*Given task:* Copy out the lines exactly, starting at the line that contains "class: Insecta" and ending with the final line, including both ends.
******
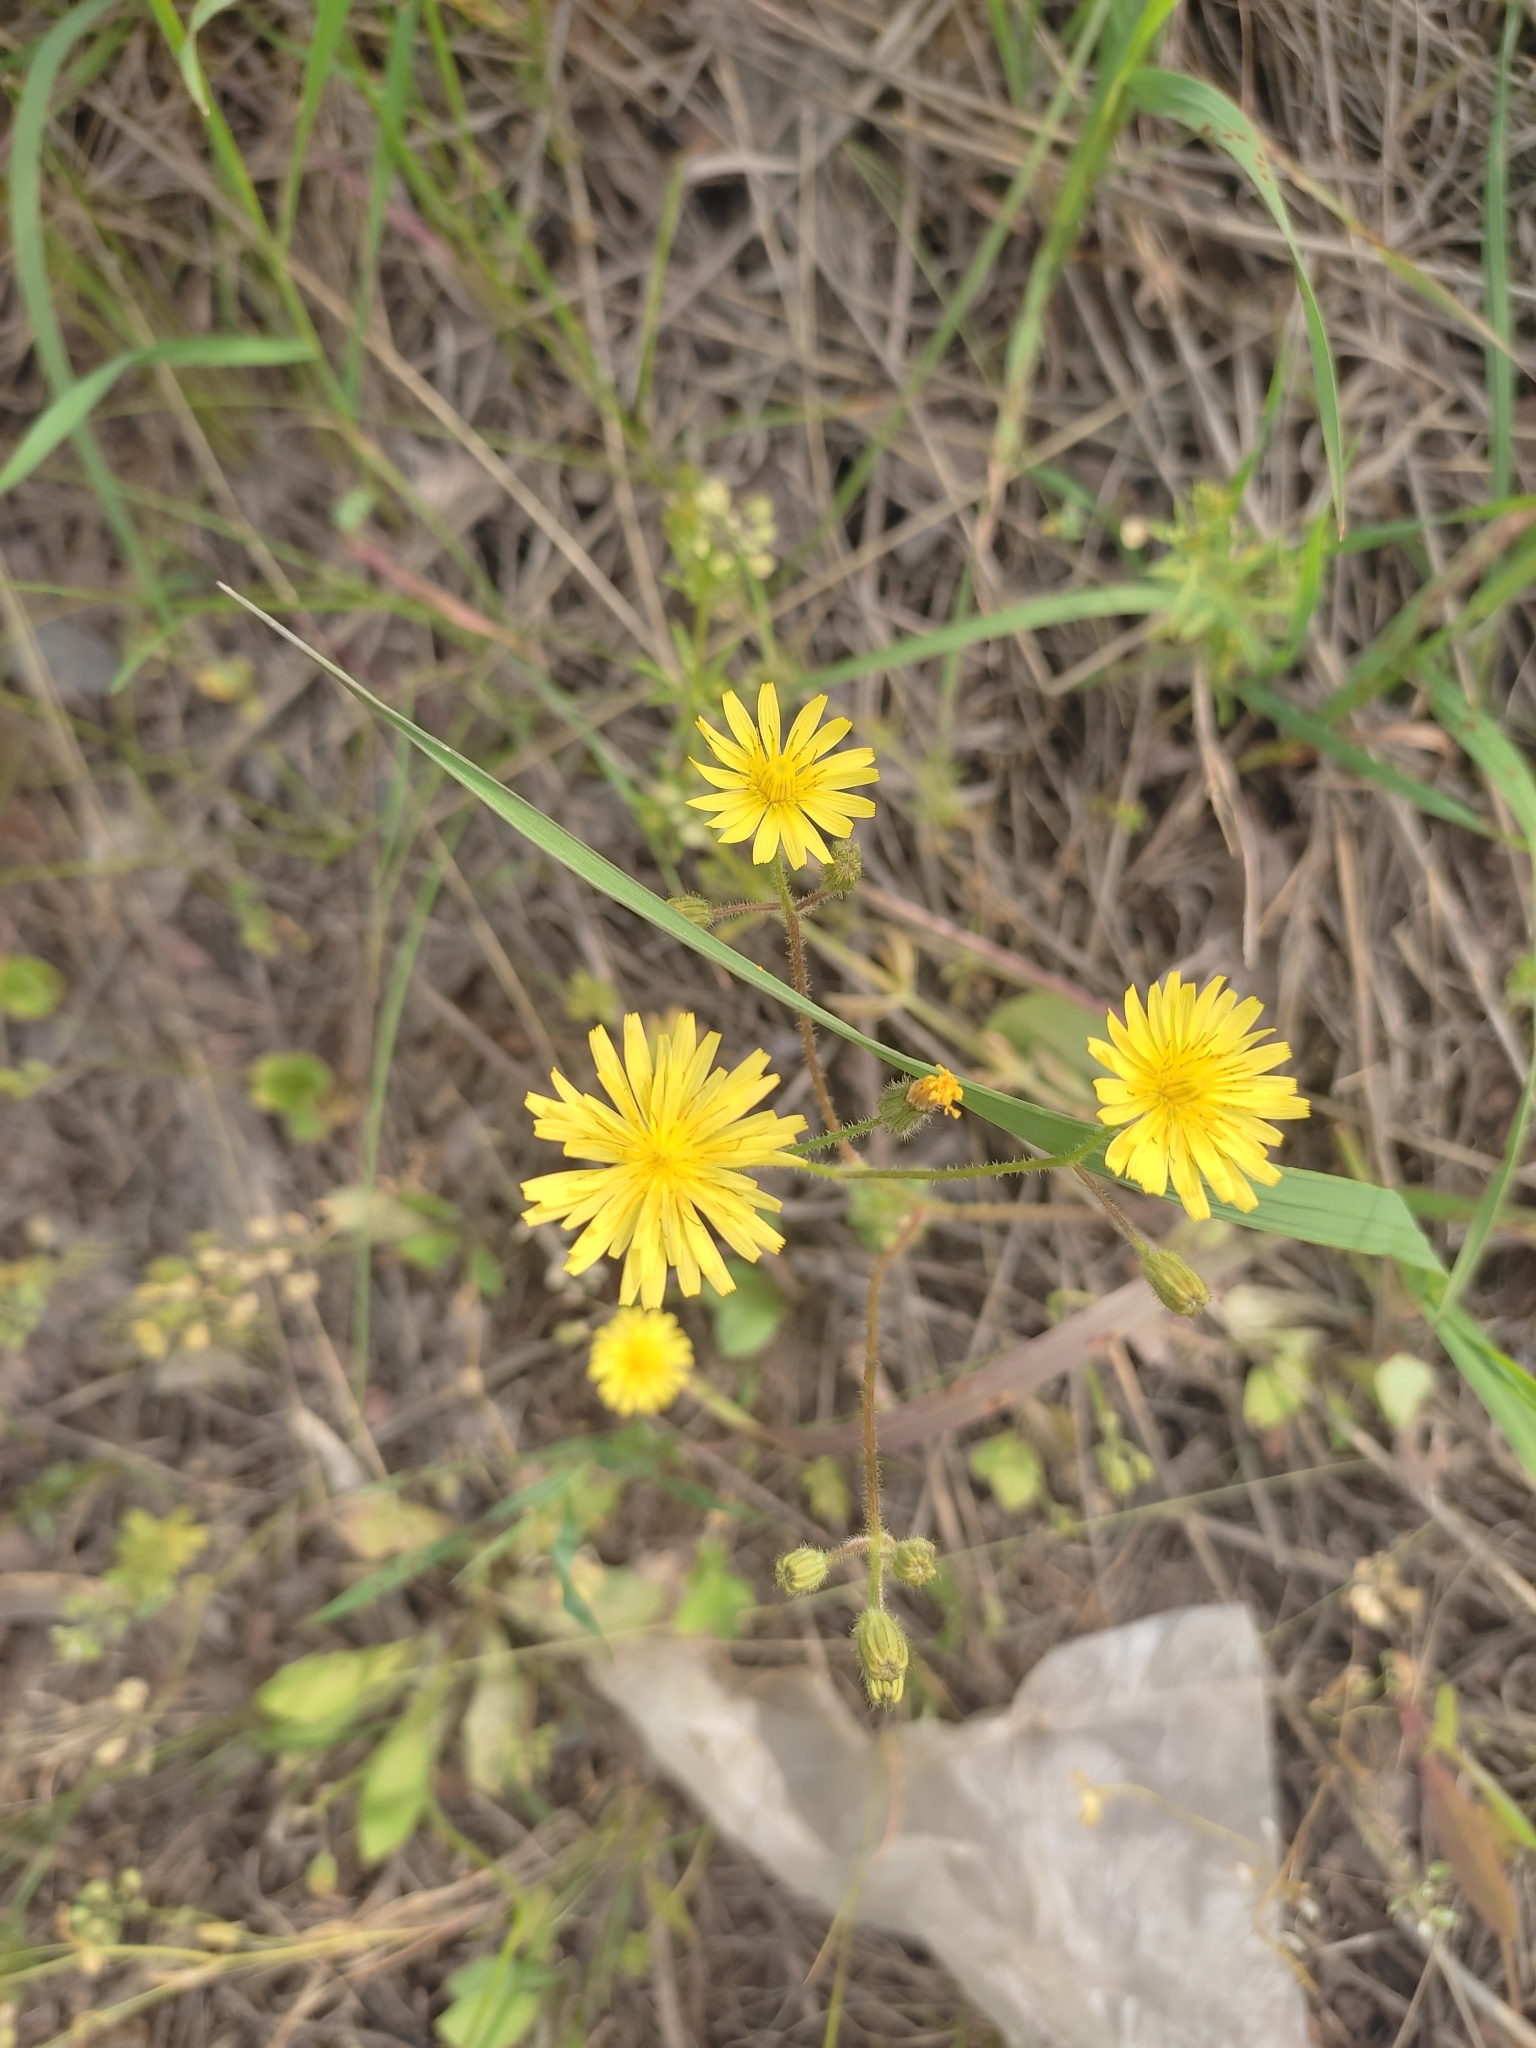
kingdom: Plantae
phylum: Tracheophyta
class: Magnoliopsida
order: Asterales
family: Asteraceae
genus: Crepis
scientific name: Crepis sancta
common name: Hawk's-beard
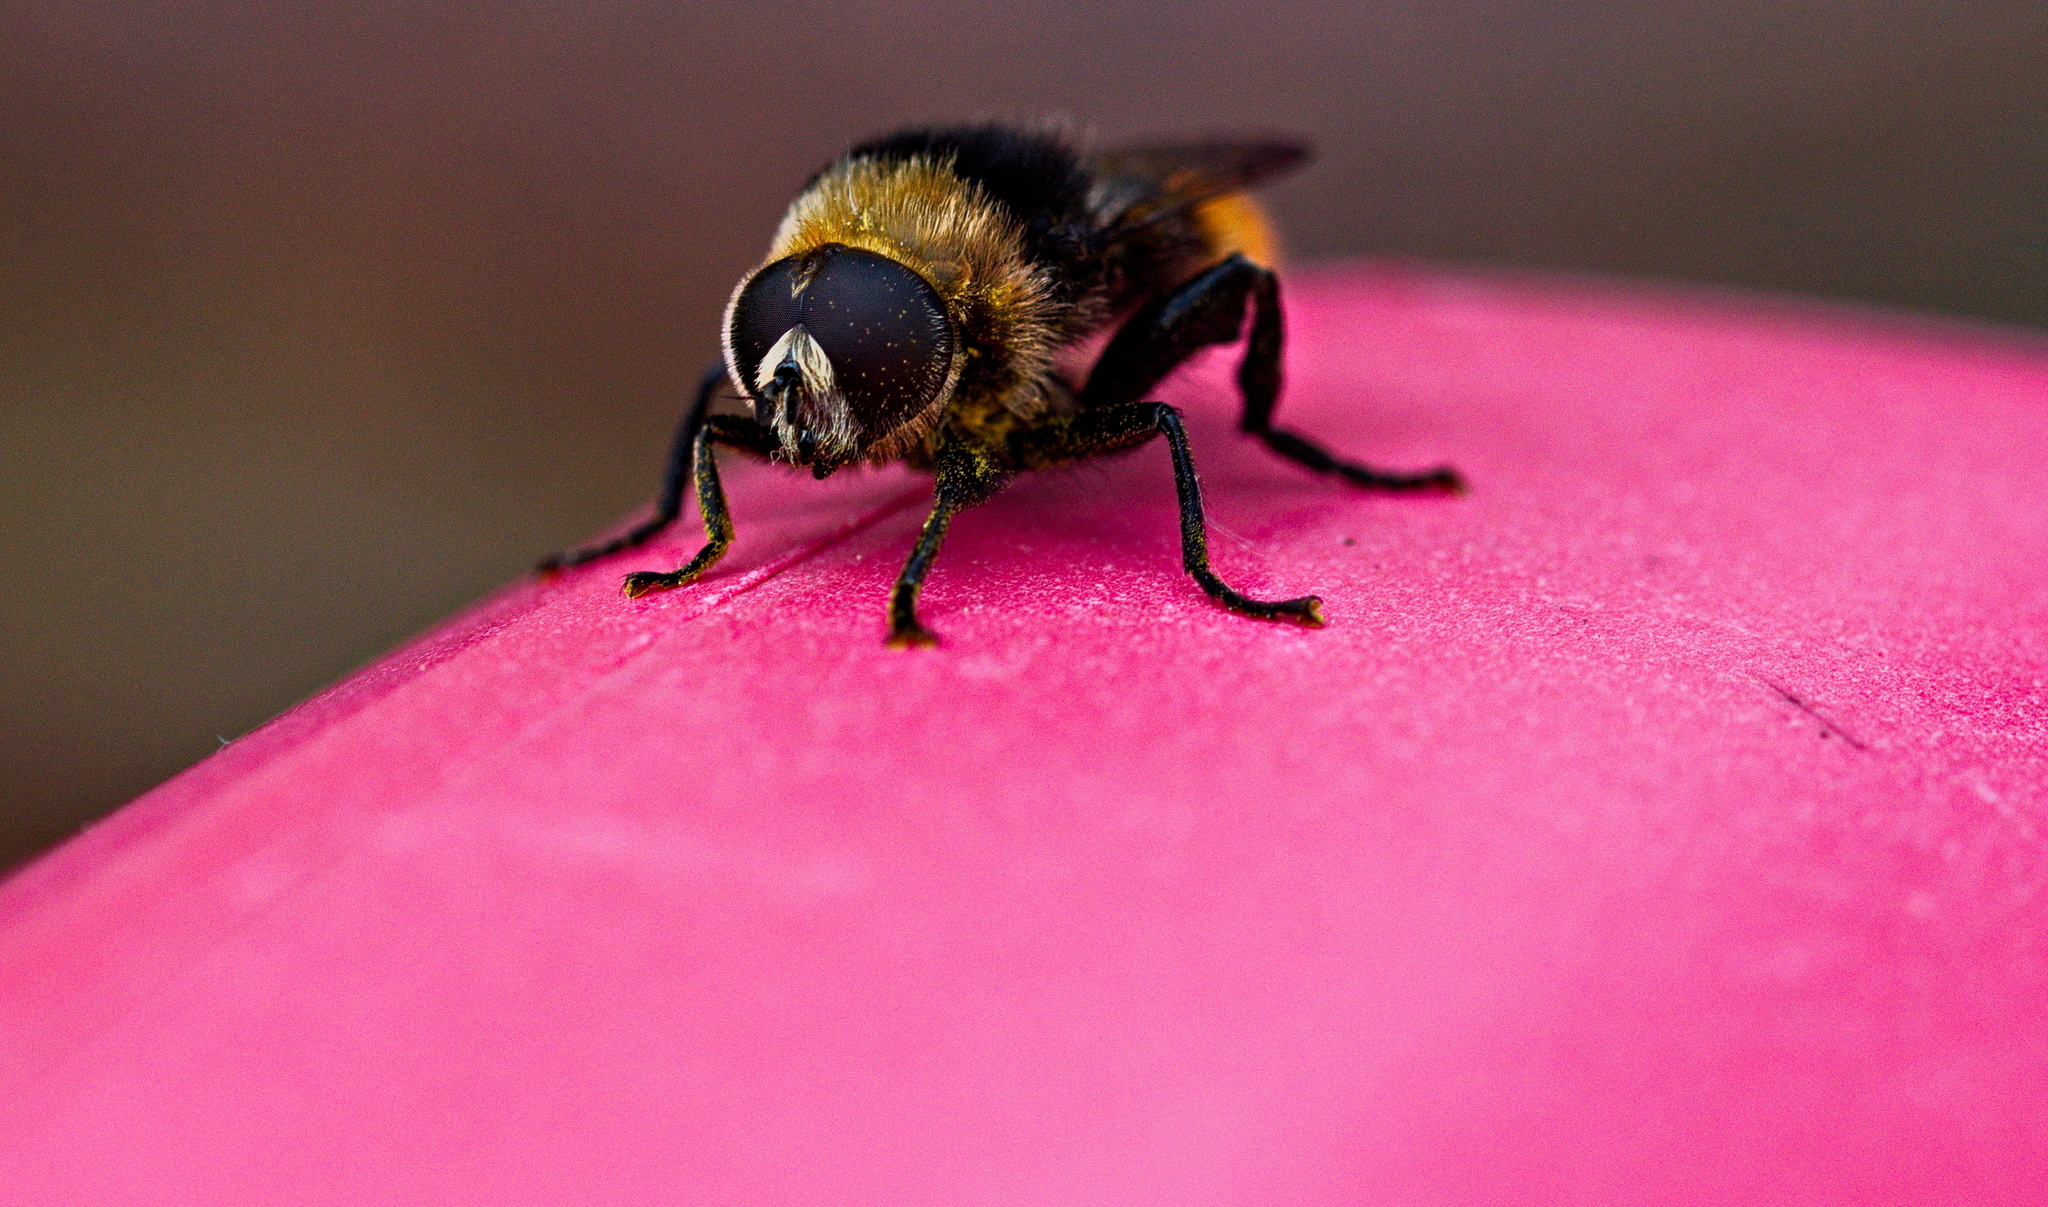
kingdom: Animalia
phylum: Arthropoda
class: Insecta
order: Diptera
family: Syrphidae
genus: Merodon
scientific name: Merodon equestris
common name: Greater bulb-fly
******
*Complete answer:*
class: Insecta
order: Diptera
family: Syrphidae
genus: Merodon
scientific name: Merodon equestris
common name: Greater bulb-fly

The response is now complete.